**Required work:**
Proceed with the news item about the two Compass Academy students chosen to close the New Tech Network conference, picking up after its last sentence.

**Source extract:**
====================
Students Cunningham and Schwicht Close National Education Conference

“Maurie and Heidi exemplify the types of students who graduate college and career-ready from New Tech Network schools. They have developed knowledge and thinking, communication, collaboration and personal agency skills,"said Dobyns.

New Tech Network (NTN) announced at its annual national conference (NTAC) held in Chicago, Illinois, that two Compass Academy Students from Idaho Falls, Idaho, had been chosen to keynote the closing session of the conference held July 20-24, 2015.

This year’s conference theme was: Are they Ready -- Preparing All Students for College, Career and Civic Life. 1800 teachers, principals, superintendents, alumni and students attended the conference. Students from the national school network applied for this speaking opportunity. According to Lydia Dobyns, President and CEO of New Tech Network, preparing students with the academic knowledge and the skills to apply that knowledge are important outcomes that all students need to succeed in post-secondary paths.

“Maurie and Heidi exemplify the types of students who graduate college and career-ready from New Tech Network schools. They have developed knowledge and thinking, communication, collaboration and personal agency skills highly valued by colleges and employers,” said Dobyns.

Students Schwicht and Cunningham are seniors at Compass Academy. This is the second consecutive year that student speakers from the Idaho Falls school have been honored with this selection. Students Silas Wright and McKenna Petersen represented student voices at the 2014 closing session for NTAC last year.
====================
**Information provided:**

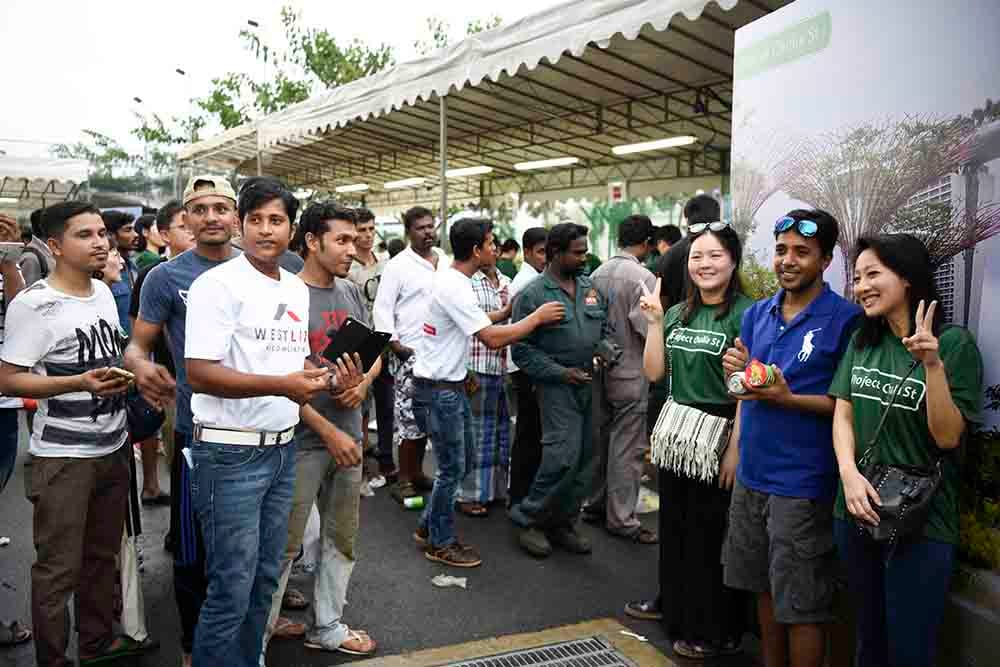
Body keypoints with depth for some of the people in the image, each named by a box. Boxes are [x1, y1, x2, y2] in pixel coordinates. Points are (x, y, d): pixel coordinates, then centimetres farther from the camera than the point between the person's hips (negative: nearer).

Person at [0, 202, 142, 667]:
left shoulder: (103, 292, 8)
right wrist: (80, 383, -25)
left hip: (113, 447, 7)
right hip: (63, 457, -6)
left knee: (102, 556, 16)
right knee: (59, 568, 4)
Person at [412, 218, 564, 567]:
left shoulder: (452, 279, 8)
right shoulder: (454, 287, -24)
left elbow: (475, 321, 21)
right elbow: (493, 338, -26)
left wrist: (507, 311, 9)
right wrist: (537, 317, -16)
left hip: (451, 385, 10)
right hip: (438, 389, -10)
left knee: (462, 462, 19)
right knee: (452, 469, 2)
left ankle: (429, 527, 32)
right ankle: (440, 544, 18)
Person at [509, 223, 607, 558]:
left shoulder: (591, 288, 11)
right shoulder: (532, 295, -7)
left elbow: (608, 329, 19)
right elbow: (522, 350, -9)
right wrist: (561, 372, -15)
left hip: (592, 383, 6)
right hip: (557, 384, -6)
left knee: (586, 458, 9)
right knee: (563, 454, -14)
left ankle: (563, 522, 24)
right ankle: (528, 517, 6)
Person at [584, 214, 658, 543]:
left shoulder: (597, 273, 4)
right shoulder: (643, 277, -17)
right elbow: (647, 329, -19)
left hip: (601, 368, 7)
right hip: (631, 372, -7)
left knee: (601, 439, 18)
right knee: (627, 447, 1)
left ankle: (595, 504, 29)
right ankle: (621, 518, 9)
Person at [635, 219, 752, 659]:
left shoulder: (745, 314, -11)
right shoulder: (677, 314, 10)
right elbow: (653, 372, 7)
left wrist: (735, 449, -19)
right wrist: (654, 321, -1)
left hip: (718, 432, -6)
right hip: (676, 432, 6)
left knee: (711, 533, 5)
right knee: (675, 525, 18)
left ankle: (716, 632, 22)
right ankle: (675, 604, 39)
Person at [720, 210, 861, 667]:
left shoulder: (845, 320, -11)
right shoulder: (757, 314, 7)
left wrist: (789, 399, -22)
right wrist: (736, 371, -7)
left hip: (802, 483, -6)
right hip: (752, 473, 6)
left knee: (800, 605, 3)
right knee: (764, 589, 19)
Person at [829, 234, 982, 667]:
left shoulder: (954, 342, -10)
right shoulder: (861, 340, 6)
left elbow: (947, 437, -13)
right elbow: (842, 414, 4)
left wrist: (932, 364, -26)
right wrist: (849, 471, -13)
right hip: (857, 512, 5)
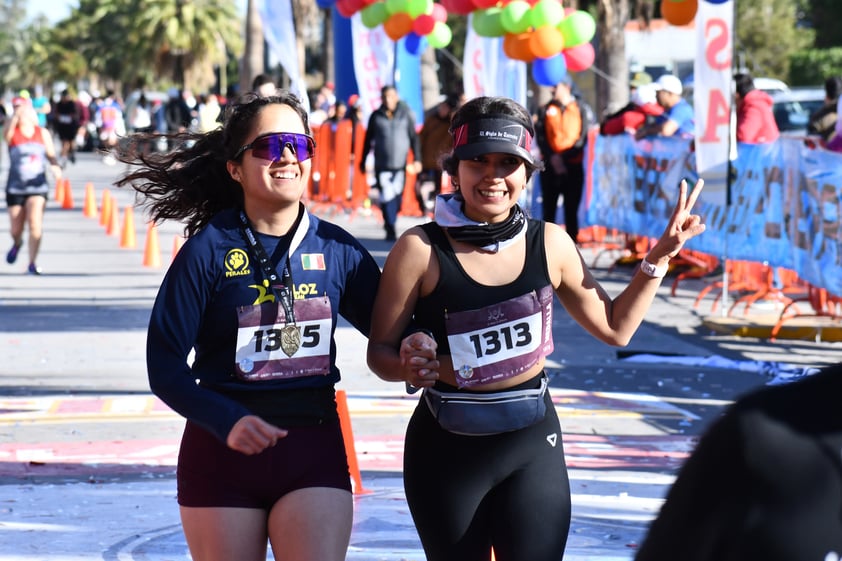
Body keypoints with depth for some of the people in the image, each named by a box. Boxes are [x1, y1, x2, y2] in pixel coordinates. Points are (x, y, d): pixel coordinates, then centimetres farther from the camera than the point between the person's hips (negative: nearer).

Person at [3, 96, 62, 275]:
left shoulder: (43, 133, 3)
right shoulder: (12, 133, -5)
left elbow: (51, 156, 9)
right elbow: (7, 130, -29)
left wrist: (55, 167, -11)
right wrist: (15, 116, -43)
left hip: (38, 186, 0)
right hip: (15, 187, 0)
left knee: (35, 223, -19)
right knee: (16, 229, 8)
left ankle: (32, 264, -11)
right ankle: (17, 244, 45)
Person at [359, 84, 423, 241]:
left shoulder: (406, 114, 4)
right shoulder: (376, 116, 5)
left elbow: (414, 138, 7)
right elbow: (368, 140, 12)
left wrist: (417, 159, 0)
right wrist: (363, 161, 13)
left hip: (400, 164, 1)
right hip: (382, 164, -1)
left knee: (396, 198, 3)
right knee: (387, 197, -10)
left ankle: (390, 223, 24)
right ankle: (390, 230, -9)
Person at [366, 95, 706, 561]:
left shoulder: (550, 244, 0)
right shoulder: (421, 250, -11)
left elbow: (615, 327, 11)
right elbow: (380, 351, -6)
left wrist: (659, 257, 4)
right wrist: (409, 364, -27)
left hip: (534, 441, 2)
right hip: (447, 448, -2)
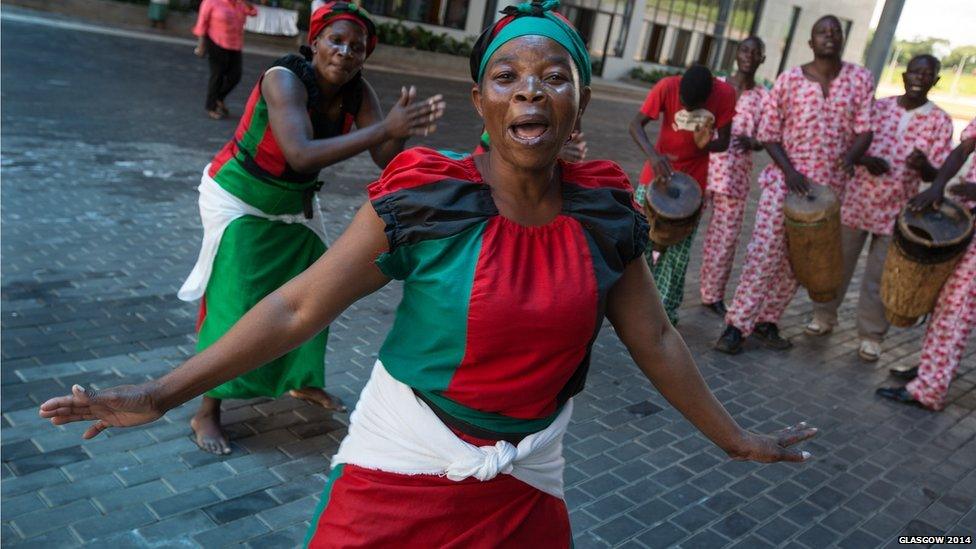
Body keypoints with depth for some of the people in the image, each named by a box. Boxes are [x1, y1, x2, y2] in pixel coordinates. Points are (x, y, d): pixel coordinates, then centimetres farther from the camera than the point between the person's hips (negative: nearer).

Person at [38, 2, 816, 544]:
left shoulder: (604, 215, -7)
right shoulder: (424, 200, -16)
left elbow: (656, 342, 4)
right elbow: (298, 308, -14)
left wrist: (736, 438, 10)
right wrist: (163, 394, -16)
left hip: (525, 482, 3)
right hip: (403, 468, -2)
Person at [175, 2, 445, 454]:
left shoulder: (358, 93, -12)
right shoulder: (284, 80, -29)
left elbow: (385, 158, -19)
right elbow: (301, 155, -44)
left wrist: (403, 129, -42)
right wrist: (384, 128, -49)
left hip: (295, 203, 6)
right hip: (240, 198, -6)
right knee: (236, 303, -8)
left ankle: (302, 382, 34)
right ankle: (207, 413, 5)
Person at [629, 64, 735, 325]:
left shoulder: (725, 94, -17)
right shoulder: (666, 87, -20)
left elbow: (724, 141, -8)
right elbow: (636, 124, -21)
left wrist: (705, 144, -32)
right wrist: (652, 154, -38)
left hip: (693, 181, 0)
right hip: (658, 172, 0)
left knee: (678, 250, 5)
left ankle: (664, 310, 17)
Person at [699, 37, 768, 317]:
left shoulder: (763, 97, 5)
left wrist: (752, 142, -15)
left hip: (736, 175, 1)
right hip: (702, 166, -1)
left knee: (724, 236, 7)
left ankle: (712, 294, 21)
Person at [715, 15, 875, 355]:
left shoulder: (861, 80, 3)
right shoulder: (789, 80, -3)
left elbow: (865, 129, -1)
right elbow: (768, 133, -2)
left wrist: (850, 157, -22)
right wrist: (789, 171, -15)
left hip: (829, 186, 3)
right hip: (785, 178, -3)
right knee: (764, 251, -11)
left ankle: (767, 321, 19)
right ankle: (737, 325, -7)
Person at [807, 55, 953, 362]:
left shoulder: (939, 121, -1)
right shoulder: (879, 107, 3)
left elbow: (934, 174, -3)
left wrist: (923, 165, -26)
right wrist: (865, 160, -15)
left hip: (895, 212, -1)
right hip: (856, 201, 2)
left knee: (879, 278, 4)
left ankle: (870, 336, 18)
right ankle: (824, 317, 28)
====================
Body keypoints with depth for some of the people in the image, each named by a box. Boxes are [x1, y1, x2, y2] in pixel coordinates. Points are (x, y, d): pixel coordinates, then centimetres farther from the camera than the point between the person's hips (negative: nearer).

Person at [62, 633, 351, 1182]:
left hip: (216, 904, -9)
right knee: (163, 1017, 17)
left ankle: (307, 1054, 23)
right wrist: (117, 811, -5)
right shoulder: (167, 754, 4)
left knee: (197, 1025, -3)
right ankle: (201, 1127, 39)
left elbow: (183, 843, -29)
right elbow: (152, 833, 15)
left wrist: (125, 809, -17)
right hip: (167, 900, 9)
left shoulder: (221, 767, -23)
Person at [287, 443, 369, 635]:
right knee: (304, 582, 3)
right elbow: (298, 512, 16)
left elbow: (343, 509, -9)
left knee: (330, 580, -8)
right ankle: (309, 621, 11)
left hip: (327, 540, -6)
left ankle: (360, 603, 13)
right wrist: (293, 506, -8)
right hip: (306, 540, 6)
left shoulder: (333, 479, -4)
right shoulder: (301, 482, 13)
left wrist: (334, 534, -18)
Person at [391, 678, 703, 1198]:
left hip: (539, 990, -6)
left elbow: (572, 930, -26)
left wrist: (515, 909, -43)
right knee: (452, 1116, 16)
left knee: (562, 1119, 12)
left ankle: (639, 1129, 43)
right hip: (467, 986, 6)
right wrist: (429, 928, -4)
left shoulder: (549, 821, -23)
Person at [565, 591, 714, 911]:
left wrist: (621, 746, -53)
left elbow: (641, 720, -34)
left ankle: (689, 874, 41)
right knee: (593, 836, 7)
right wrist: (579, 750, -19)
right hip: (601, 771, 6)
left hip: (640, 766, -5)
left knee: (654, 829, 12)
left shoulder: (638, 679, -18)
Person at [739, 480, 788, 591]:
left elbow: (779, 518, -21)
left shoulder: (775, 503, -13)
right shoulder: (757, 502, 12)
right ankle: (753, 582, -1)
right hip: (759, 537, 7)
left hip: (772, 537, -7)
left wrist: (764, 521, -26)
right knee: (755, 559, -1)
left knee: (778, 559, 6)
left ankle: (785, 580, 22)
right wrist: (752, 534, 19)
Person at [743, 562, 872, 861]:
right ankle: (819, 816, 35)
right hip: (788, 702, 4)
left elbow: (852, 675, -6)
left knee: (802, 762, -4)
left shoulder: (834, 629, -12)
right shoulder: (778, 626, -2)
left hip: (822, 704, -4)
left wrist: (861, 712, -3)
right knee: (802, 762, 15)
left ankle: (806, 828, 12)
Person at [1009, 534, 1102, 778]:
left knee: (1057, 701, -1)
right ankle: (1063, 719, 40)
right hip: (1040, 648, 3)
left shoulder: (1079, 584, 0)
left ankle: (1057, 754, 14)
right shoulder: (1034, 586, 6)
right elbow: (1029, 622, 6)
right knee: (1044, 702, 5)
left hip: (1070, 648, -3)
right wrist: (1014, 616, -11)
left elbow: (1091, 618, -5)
====================
**Reply:**
“We couldn’t be prouder that our students have been chosen to close this prestigious event. Educators from all over the country gathered to hear our students speak about the skills they will need to navigate life,“ said Principal Matt Bertasso.

For Cunningham and Schwicht, this is the first time either student had visited Chicago, much less presented to an international audience.

“We’ve always had such amazing support and always been challenged from our teachers, and peers. We thank them immensely for their feedback, and dedication to helping all of us at Compass Academy grow and continue to seek challenge in our lives," said Cunningham.

“We were so elated to come to the great city of Chicago and share our idea with educators from across the nation. We love being able to make a difference and have the opportunity to have a small part in the progression of New Tech Schools everywhere,” said Schwicht.

New Tech schools are grounded in three key design principles: teaching that engages (centered on project-based learning), a culture that empowers students and adults, and the pervasive use of technology to enable learning. Working with local school district principals and teachers, NTN provides the training, coaching and professional learning networks to implement the new school designs in elementary, middle and high schools..

New Tech Network, recently released its 2015 Data Report showing a higher than national average rate of high school graduation and college enrollment from NTN schools located in diverse communities across the country. New Tech Network’s strong student performance continues from previous years’ outcomes and is noteworthy as the number of schools has expanded to more than 175 public K-12 schools in 28 states and Australia and China.

The event brought educators together to share strategies, learn new techniques and deepen the understanding of how best to support students in New Tech schools. Also included was professional development to support principals, teachers and district leaders who are preparing students for life after high school.

The goal of NTAC is to “provide a venue where hundreds of educators spend a week seeing old friends, getting energized about making new ones, exchanging new ideas, challenging each other to reach new heights, sharing best practices, creating new ‘agents’ and shaping better ‘agents’ to be more effective in making an impact out in the field,” said Dobyns.

First introduced in Napa, California, in 1996, the New Tech model has proven successful across diverse student populations in urban, rural, and suburban public high schools. New Tech is emerging as one of the fastest-growing approaches to transforming high school education in the U.S.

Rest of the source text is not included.